A frase de Machado de Assis fazia sentido naquele contesto porque nós, espectadores da cena, vivemos um drama quase tão intenso quanto o dos desempregados. Em momentos como esse, até os mais críticos se sentem na obrigação de propor soluções para que a economia volte a crescer e a absorver mão-de-obra.
Soluções não cairão do céu. Nem virão só de ações do governo. Cabe a todos os brasileiros buscar fórmulas de inverter as expectativas negativas. Vale lembrar, então, que em meio ao drama vivido por 2,7 milhões de desempregados (só nas seis maiores metrópoles do país) começam a aparecer sinais de esperança.
O Banco Central cedeu às pressões e reduziu a taxa básica de juros em meio ponto percentual. Isso não muda nada, mas indica uma nova tendência. O Conselho Monetário Nacional alterou a meta de inflação para dar mais folga à política monetária, permitir redução mais rápida dos juros e, com isso, viabilizar um crescimento de 3,5% da economia em 2004.

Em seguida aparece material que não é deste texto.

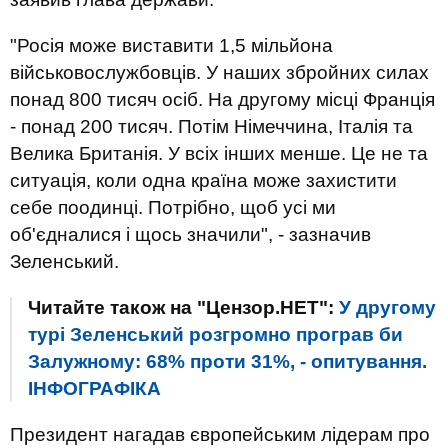
"Росія може виставити 1,5 мільйона
військовослужбовців. У наших збройних силах
понад 800 тисяч осіб. На другому місці Франція
- понад 200 тисяч. Потім Німеччина, Італія та
Велика Британія. У всіх інших менше. Це не та
ситуація, коли одна країна може захистити
себе поодинці. Потрібно, щоб усі ми
об'єдналися і щось значили", - зазначив
Зеленський.
Читайте також на "Цензор.НЕТ":
У другому
турі Зеленський розгромно програв би
Залужному: 68% проти 31%, - опитування.
ІНФОГРАФІКА
Президент нагадав європейським лідерам про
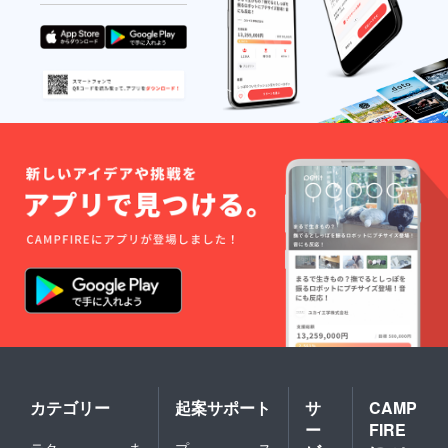
タミン
エキ
フェノ
れてお
酸
ス、ニ
キシエ
ります
TEA、
ンジン
タノー
のて、
ポリク
根エキ
ル、オ
お手元
オタニ
ス、ジ
レンジ
に届き
ウ
ステア
果皮油
次第ご
ム-10、
リン酸
○ご使
確認く
ヒドロ
グリ
用・保
ださい
キシプ
コー
管の注
ませ。
ロピル
ル、オ
意など○
※この商
キトサ
レイン
商品の
品は、
ン、カ
酸PEG-
裏面に
化粧品
ミツレ
10、ク
記載さ
製造販
花エキ
エン
れてお
売許可
ス、ウ
酸、グ
ります
を取得
イキョ
ルタミ
のて、
してお
ウ果実
ン酸
お手元
りま
エキ
Na、塩
に届き
す。
ス、マ
化Na、
次第ご
ロニエ
BG、
確認く
エキ
フェノ
ださい
ス、ニ
キシエ
ませ。
ンジン
タノー
※この商
根エキ
ル、オ
品は、
ス、ジ
レンジ
化粧品
ステア
果皮油
カテゴリー
起案サポート
サ
CAMP
製造販
リン酸
○ご使
売許可
ー
FIRE
グリ
用・保
を取得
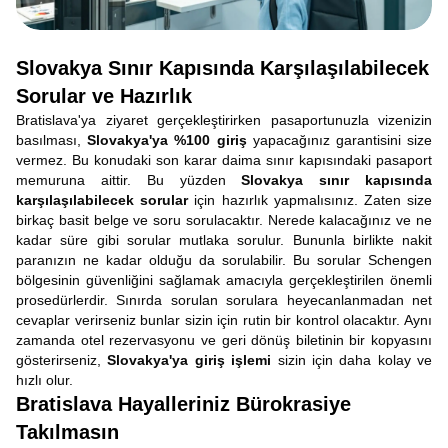
Slovakya Sınır Kapısında Karşılaşılabilecek
Sorular ve Hazırlık
Bratislava'ya ziyaret gerçekleştirirken pasaportunuzla vizenizin
basılması,
Slovakya'ya %100 giriş
yapacağınız garantisini size
vermez. Bu konudaki son karar daima sınır kapısındaki pasaport
memuruna aittir. Bu yüzden
Slovakya sınır kapısında
karşılaşılabilecek sorular
için hazırlık yapmalısınız. Zaten size
birkaç basit belge ve soru sorulacaktır. Nerede kalacağınız ve ne
kadar süre gibi sorular mutlaka sorulur. Bununla birlikte nakit
paranızın ne kadar olduğu da sorulabilir. Bu sorular Schengen
bölgesinin güvenliğini sağlamak amacıyla gerçekleştirilen önemli
prosedürlerdir. Sınırda sorulan sorulara heyecanlanmadan net
cevaplar verirseniz bunlar sizin için rutin bir kontrol olacaktır. Aynı
zamanda otel rezervasyonu ve geri dönüş biletinin bir kopyasını
gösterirseniz,
Slovakya'ya giriş işlemi
sizin için daha kolay ve
hızlı olur.
Bratislava Hayalleriniz Bürokrasiye
Takılmasın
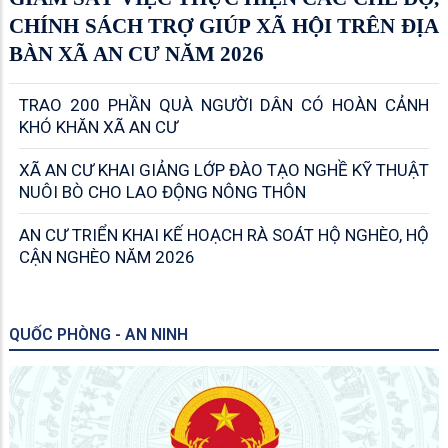
CHÍNH SÁCH TRỢ GIÚP XÃ HỘI TRÊN ĐỊA
BÀN XÃ AN CƯ NĂM 2026
TRAO 200 PHẦN QUÀ NGƯỜI DÂN CÓ HOÀN CẢNH
KHÓ KHĂN XÃ AN CƯ
XÃ AN CƯ KHAI GIẢNG LỚP ĐÀO TẠO NGHỀ KỸ THUẬT
NUÔI BÒ CHO LAO ĐỘNG NÔNG THÔN
AN CƯ TRIỂN KHAI KẾ HOẠCH RÀ SOÁT HỘ NGHÈO, HỘ
CẬN NGHÈO NĂM 2026
QUỐC PHÒNG - AN NINH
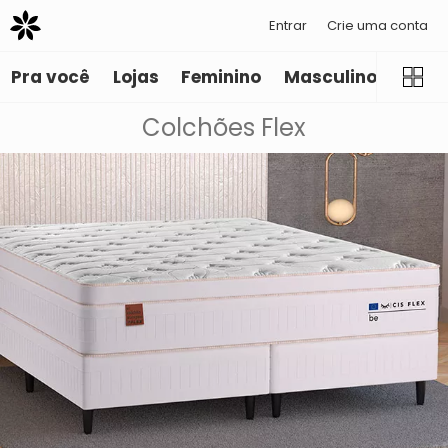
Entrar
Crie uma conta
Pra você
Lojas
Feminino
Masculino
Infant
Colchões Flex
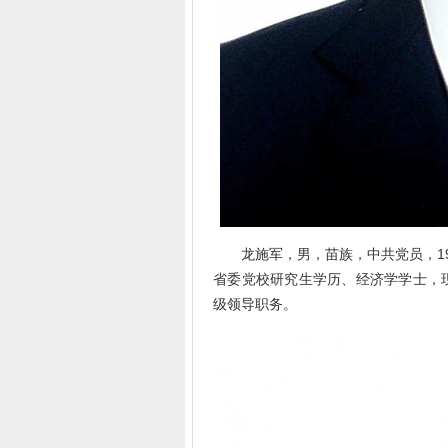
龙施军，男，苗族，中共党员，197
省委党校研究生学历、经济学学士，
级领导职务。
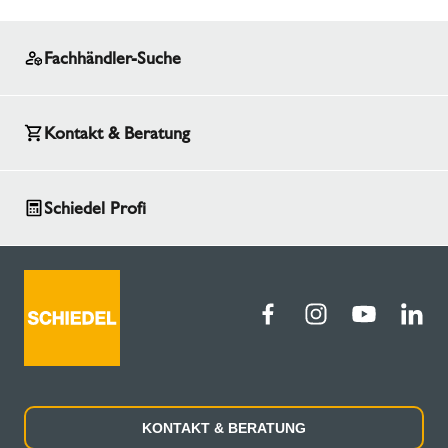
Fachhändler-Suche
Kontakt & Beratung
Schiedel Profi
KONTAKT & BERATUNG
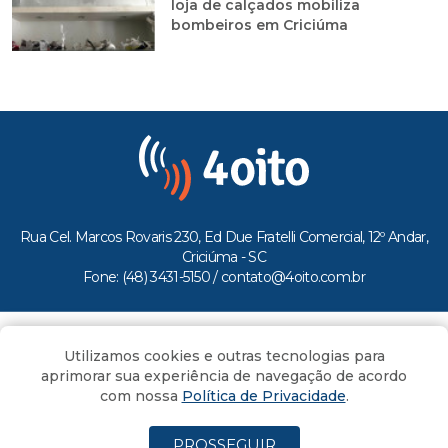
loja de calçados mobiliza
bombeiros em Criciúma
Rua Cel. Marcos Rovaris 230, Ed Due Fratelli Comercial, 12º Andar,
Criciúma - SC
Fone: (48) 3431-5150 /
contato@4oito.com.br
Copyright © 2026.
Utilizamos cookies e outras tecnologias para
Todos os direitos reservados ao Portal 4oito
aprimorar sua experiência de navegação de acordo
com nossa
Política de Privacidade
.
PROSSEGUIR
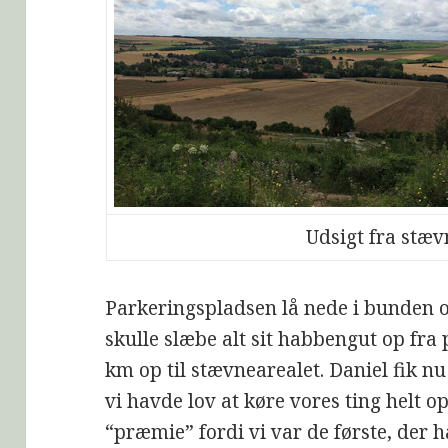
Udsigt fra stæ
Parkeringspladsen lå nede i bunden 
skulle slæbe alt sit habbengut op fra
km op til stævnearealet. Daniel fik n
vi havde lov at køre vores ting helt op
“præmie” fordi vi var de første, der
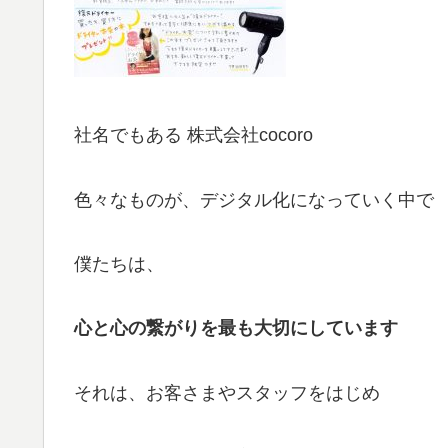
社名でもある 株式会社cocoro
色々なものが、デジタル化になっていく中で
僕たちは、
心と心の繋がりを最も大切にしています
それは、お客さまやスタッフをはじめ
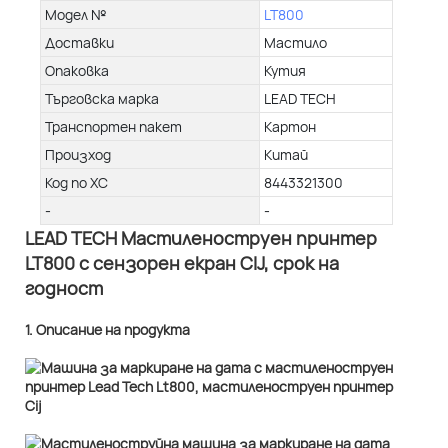
Модел №
LT800
Доставки
Мастило
Опаковка
Кутия
Търговска марка
LEAD TECH
Транспортен пакет
Картон
Произход
Китай
Код по ХС
8443321300
-
-
LEAD TECH Мастиленоструен принтер
LT800 с сензорен екран CIJ, срок на
годност
1. Описание на продукта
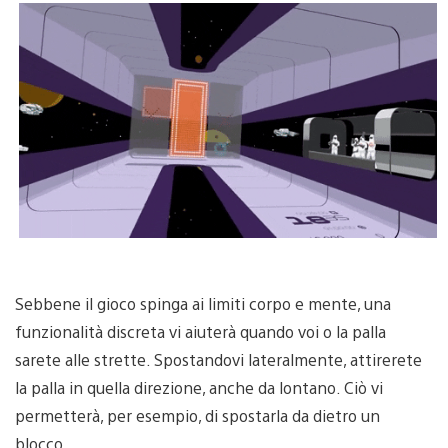
Sebbene il gioco spinga ai limiti corpo e mente, una
funzionalità discreta vi aiuterà quando voi o la palla
sarete alle strette. Spostandovi lateralmente, attirerete
la palla in quella direzione, anche da lontano. Ciò vi
permetterà, per esempio, di spostarla da dietro un
blocco.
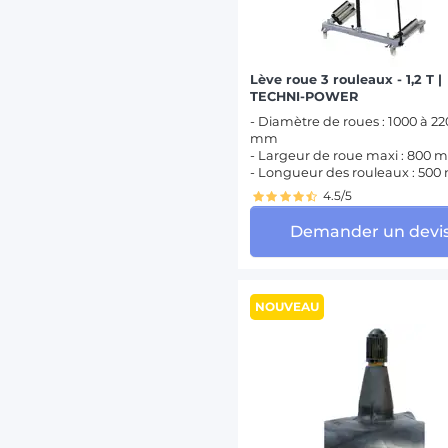
Lève roue 3 rouleaux - 1,2 T |
TECHNI-POWER
- Diamètre de roues : 1000 à 2
mm
- Largeur de roue maxi : 800
- Longueur des rouleaux : 50
4.5/5
Demander un devi
NOUVEAU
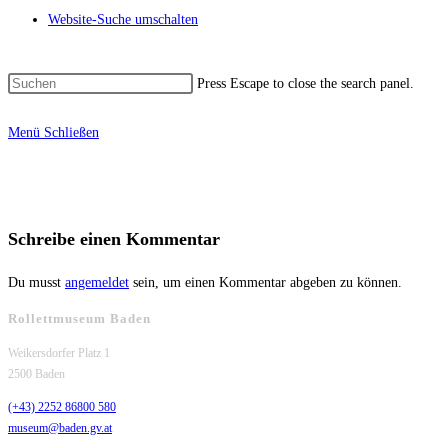
Website-Suche umschalten
Press Escape to close the search panel.
Menü
Schließen
Schreibe einen Kommentar
Du musst
angemeldet
sein, um einen Kommentar abgeben zu können.
Rollettmuseum Baden
Weikersdorfer Platz 1
2500 Baden
(+43) 2252 86800 580
museum@baden.gv.at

Uma medida provisória obrigou os bancos a destinar parte dos seus financiamentos a pequenos tomadores. Trata-se do microcrédito, que deverá colocar R$ 20 bilhões em circulação em cinco anos, mas que não pode substituir as ações para alargar o "macrocrédito", este sim um estimulador da economia.
A inflação no varejo, que ameaçou voltar no início do ano, já recuou de forma até surpreendente e poderá ser zero neste mês. Ontem, o governo anunciou programa para estimular o primeiro emprego.
Do exterior vêm bons sinais. Os efeitos do 11 de Setembro estão sendo superados, os preços do petróleo mantêm-se em torno de US$ 30 e a Guerra do Iraque acabou. Na semana passada, o banco central americano reduziu os juros de 1,25% para 1%. Um grupo de 30 economistas ouvidos pela "BusinessWeek" considerou que, se não houver novos choques, pode-se esperar um forte crescimento da economia americana em 2004, de até 4%. A indústria da tecnologia da informação, que viveu dois anos de recessão dramática, está em recuperação.
As exportações brasileiras, a despeito da queda do dólar, continuam firmes e o saldo comercial do primeiro semestre deve alcançar US$ 10 bilhões. A credibilidade brasileira no exterior mantém-se em alta. O FMI já avisou que, se o Brasil desejar, aprova sem problemas a renovação do atual acordo, que vence em agosto.
Há muito ainda a fazer: aprovação das reformas, programas emergenciais de emprego, política industrial para estimular os setores competitivos, saneamento de grandes empresas em dificuldades, investimentos em infra-estrutura etc.
Nem sempre, porém, é bom negócio esperar a confirmação dos sinais positivos para iniciar investimentos. Empresas que hesitam correm o risco de chegar atrasadas.
É enorme o sofrimento de milhões de brasileiros, vítimas de uma política que privilegiou a estabilidade monetária e desdenhou o desenvolvimento econômico. Os desempregados estão no palco da crise e vivem seus dramas. Porém os espectadores, que também participam do drama, não têm o direito de cultivar conservadorismo, derrotismo, apatia e desesperança.


Benjamin Steinbruch, 49, empresário, é presidente do conselho de administração da Companhia Siderúrgica Nacional.